Aim of the task: Look below for the line containing "- [ ] **Infrastructure" and the line containing "là lực lượng"; repeat exactly those two lines and all lines between them, and nothing else.

Records provided:
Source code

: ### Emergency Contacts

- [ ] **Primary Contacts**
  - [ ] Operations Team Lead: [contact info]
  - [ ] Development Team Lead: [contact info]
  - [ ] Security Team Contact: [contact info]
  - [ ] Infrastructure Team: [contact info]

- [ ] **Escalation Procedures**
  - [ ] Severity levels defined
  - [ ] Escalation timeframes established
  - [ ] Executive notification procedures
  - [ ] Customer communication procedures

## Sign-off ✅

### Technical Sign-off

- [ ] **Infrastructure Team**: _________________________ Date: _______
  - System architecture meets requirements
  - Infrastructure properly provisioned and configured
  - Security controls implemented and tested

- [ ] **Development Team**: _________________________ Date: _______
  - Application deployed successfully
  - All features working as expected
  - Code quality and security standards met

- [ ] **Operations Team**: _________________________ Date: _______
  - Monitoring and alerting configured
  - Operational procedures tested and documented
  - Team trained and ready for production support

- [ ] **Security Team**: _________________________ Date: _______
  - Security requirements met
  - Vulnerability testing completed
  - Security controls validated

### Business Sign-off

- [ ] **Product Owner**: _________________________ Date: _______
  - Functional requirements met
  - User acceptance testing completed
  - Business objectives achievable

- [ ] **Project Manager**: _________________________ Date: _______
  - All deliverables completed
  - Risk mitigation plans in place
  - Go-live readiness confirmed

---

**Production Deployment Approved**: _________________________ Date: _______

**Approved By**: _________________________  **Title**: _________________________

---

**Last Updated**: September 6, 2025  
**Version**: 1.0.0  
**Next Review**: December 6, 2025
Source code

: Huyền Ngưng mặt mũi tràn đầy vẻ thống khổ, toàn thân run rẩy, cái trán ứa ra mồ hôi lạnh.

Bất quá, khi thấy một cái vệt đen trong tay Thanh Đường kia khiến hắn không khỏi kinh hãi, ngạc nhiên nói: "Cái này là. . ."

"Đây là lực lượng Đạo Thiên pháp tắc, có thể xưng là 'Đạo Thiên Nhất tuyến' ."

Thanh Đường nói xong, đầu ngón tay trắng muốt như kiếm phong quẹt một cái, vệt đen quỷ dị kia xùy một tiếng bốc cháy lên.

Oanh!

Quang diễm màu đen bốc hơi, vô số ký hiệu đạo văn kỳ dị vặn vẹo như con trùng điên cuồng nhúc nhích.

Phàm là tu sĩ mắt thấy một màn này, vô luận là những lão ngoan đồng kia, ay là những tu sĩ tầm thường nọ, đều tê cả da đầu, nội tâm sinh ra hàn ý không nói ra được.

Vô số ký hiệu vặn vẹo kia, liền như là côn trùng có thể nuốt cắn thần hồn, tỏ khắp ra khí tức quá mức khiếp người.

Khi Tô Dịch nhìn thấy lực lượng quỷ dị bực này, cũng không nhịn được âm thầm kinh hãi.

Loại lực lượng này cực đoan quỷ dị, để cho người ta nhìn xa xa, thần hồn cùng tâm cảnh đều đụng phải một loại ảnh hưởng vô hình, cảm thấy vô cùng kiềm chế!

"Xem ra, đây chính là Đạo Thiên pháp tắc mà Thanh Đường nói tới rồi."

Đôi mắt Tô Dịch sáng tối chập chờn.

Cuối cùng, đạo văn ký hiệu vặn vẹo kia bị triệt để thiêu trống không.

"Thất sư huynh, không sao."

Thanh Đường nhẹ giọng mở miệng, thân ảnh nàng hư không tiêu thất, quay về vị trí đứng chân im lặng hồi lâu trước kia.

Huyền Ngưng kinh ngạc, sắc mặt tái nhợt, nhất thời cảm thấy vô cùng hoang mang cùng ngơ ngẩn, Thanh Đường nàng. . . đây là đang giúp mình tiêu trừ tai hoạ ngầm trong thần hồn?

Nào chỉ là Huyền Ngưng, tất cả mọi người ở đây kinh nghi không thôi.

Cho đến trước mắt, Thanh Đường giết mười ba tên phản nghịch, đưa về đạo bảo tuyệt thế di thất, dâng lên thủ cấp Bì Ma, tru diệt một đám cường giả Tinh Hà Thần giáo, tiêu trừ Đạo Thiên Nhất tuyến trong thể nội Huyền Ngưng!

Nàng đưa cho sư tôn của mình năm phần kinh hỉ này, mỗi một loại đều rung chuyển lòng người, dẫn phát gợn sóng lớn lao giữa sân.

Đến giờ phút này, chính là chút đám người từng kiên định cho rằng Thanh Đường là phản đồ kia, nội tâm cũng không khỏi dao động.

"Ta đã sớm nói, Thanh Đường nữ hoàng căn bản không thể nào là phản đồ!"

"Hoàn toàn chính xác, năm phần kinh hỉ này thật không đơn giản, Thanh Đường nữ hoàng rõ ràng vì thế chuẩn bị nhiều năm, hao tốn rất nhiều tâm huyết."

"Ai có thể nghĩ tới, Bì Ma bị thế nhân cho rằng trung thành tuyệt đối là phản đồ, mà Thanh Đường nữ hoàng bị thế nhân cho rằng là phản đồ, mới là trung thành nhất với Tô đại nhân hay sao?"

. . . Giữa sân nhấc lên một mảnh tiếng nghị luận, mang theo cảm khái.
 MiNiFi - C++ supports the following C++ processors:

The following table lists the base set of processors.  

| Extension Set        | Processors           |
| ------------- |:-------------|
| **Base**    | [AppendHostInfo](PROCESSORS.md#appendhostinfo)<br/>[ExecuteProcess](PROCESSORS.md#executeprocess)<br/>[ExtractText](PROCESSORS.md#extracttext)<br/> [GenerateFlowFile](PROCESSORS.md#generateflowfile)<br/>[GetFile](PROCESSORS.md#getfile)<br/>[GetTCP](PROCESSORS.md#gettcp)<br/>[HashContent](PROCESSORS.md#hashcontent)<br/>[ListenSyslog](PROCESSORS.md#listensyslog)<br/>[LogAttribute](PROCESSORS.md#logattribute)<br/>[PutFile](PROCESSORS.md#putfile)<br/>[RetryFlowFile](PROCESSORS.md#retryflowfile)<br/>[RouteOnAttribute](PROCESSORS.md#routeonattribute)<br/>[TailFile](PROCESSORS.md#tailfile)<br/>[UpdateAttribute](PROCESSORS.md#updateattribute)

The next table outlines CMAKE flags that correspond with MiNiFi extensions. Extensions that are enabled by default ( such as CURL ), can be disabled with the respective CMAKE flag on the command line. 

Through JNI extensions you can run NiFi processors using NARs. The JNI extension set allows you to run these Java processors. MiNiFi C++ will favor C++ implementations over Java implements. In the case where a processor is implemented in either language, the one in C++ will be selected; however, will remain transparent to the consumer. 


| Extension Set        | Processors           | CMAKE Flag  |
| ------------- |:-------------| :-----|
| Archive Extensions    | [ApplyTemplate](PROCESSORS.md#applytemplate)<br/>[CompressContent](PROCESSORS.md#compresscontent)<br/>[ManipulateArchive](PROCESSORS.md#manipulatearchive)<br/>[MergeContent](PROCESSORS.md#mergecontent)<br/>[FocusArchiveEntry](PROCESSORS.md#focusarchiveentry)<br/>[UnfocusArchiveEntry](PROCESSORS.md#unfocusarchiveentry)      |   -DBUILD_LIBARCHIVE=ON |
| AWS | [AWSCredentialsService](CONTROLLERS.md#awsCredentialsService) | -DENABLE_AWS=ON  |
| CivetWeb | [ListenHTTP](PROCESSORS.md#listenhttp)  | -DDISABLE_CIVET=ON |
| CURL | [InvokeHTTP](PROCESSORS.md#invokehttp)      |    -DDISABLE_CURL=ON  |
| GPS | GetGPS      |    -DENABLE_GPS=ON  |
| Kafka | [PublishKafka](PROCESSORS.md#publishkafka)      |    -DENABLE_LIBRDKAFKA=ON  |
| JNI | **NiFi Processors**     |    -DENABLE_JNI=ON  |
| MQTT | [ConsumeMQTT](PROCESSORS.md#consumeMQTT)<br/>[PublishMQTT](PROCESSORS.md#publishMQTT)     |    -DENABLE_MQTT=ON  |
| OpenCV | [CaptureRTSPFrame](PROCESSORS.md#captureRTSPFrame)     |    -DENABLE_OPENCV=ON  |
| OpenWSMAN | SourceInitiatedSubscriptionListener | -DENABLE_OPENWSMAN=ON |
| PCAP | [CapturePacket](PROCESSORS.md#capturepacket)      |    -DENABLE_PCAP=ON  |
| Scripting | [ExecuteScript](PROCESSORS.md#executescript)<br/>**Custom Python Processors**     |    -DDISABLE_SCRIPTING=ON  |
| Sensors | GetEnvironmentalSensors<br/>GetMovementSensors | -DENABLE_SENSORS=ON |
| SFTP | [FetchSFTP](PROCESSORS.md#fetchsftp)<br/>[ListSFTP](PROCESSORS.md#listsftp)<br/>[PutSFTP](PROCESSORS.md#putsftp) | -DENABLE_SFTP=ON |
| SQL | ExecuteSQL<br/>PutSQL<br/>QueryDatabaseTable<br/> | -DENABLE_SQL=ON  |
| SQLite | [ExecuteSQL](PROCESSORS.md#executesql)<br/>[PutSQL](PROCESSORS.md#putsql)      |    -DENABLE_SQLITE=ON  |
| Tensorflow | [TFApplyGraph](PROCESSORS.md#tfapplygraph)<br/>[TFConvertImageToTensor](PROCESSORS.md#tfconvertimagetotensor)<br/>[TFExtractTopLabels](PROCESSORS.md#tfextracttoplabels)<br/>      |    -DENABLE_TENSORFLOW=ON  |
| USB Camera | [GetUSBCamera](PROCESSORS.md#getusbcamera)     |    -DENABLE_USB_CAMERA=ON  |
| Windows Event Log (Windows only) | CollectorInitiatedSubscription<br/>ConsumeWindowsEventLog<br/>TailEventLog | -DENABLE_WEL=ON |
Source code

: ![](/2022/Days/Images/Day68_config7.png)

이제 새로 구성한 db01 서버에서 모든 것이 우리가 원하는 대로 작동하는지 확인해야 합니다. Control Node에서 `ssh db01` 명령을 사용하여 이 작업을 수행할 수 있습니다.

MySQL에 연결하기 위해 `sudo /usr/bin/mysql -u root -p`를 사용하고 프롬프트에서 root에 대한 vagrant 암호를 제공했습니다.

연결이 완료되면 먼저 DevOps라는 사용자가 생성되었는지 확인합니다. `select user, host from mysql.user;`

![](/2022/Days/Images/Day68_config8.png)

Your response:
- [ ] **Infrastructure Team**: _________________________ Date: _______
  - System architecture meets requirements
  - Infrastructure properly provisioned and configured
  - Security controls implemented and tested

- [ ] **Development Team**: _________________________ Date: _______
  - Application deployed successfully
  - All features working as expected
  - Code quality and security standards met

- [ ] **Operations Team**: _________________________ Date: _______
  - Monitoring and alerting configured
  - Operational procedures tested and documented
  - Team trained and ready for production support

- [ ] **Security Team**: _________________________ Date: _______
  - Security requirements met
  - Vulnerability testing completed
  - Security controls validated

### Business Sign-off

- [ ] **Product Owner**: _________________________ Date: _______
  - Functional requirements met
  - User acceptance testing completed
  - Business objectives achievable

- [ ] **Project Manager**: _________________________ Date: _______
  - All deliverables completed
  - Risk mitigation plans in place
  - Go-live readiness confirmed

---

**Production Deployment Approved**: _________________________ Date: _______

**Approved By**: _________________________  **Title**: _________________________

---

**Last Updated**: September 6, 2025  
**Version**: 1.0.0  
**Next Review**: December 6, 2025
Source code

: Huyền Ngưng mặt mũi tràn đầy vẻ thống khổ, toàn thân run rẩy, cái trán ứa ra mồ hôi lạnh.

Bất quá, khi thấy một cái vệt đen trong tay Thanh Đường kia khiến hắn không khỏi kinh hãi, ngạc nhiên nói: "Cái này là. . ."

"Đây là lực lượng Đạo Thiên pháp tắc, có thể xưng là 'Đạo Thiên Nhất tuyến' ."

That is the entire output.